Around the glistening wonder bent
The blue walls of the firmament,
No cloud above, no earth below, —
A universe of sky and snow!”

It was on this day in 1892 that The Nutcracker ballet premiered at the Maryinsky Theater in St. Petersburg, Russia. The ballet was based on a story by Alexandre Dumas, which in turn was based on The Nutcracker and the Mouse King, a much darker story by E.T.A. Hoffman. The score for the ballet was composed by Peter Tchaikovsky. The production was a huge failure with both critics and audience. Tchaikovsky died less than a year later, and had no idea that The Nutcracker would become a classic — many people consider it the most popular ballet in the world.
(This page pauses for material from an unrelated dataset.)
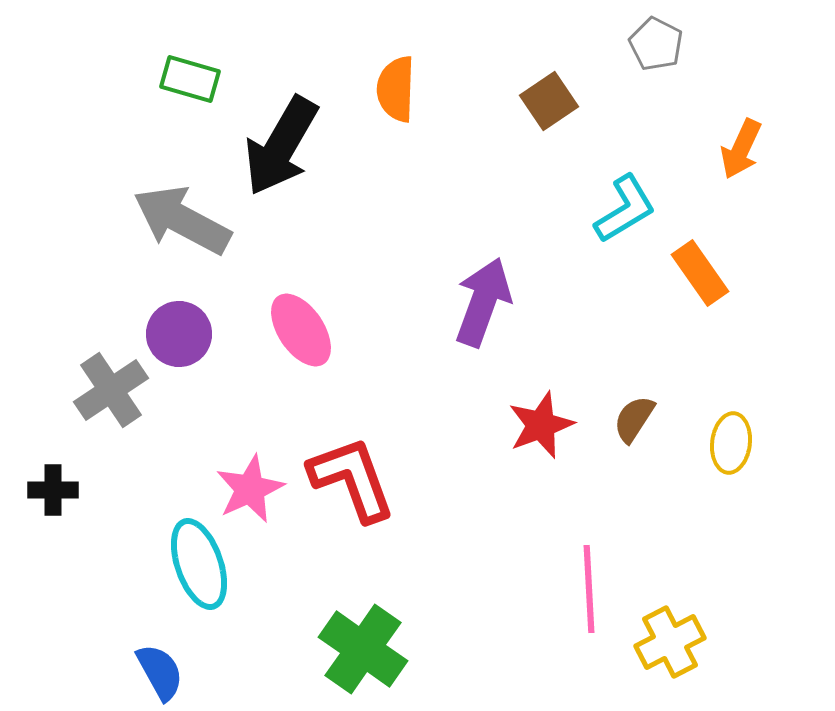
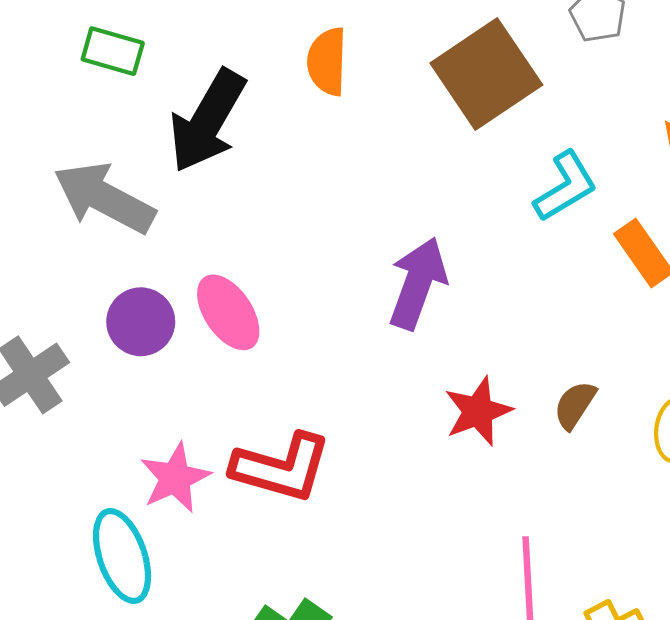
brown square: (549, 101) -> (486, 74), size x1.8
purple circle: (179, 334) -> (141, 322), moved
red L-shape: (352, 479) -> (281, 468), turned 126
It’s the birthday of writer Erskine Caldwell (books by this author), born in Moreland, Georgia (1903). His father was an itinerant Presbyterian preacher, and Caldwell lived in a series of poor rural communities in the South. He said: “I could not become accustomed to the sight of children’s stomachs bloated from hunger and seeing the ill and aged too weak to walk to the fields to search for something to eat. In the evenings I wrote about what I had seen during the day, but nothing I put down on paper succeeded in conveying the full meaning of poverty and hopelessness and degradation as I had observed it.”

Caldwell published his two most famous books back to back: Tobacco Road (1932) and God’s Little Acre (1933). Both were stories of destitute Southern workers — Tobacco Road was about sharecroppers, God’s Little Acre about mill workers. Both books were sexually explicit and full of profanity, and were widely condemned and banned across the South. Margaret Mitchell, the author of Gone With the Wind, criticized Caldwell (and William Faulkner) for selling a vision of the South that Northerners wanted to read. God’s Little Acre was banned in Boston, and the Georgia Literary Commission recommended that anyone caught reading it be sent to jail, but it became one of the best-selling books of the 20th century. Caldwell’s books have sold more than 80 million copies.

His other books include We are the Living (1933); You Have Seen Their Faces (1937), with his second wife, Life photographer Margaret Bourke-White; A Place Called Estherville (1949), and With All My Might (1987).

On this day in 1903, Orville and Wilbur Wright had their first successful flight in Kitty Hawk, North Carolina. The brothers picked Kitty Hawk because it was full of sand dunes that would cushion crash landings and it had high winds to help get the plane off the ground. But living there was almost unbearable. They endured sandstorms, coastal rains, and swarms of insects during the day. And at night, the wind was so bad that the brothers had to get out and hold on to their tent to keep it from blowing away.

In 1900, Orville and Wilbur started out with a kite controlled from the ground, and later took turns manning it in the air. Their father forbade them from flying together, to ensure that one brother could continue the experiments in the event of a fatal crash. When Wilbur stepped into the controls in October, he was unprepared for the sensation of flying. The plane was unpredictable, he couldn’t plan out his moves, and he relied purely on instinct to adjust the plane up and down. Within a few moments he overcompensated, nearly flipped the glider over and shouted to his brother, “Let me down!” Suffering months of spin-outs, broken struts, blackened eyes, and crash landings, the brothers left Kitty Hawk early. On the train back, Wilbur told his brother, “Not within a thousand years will man ever fly.”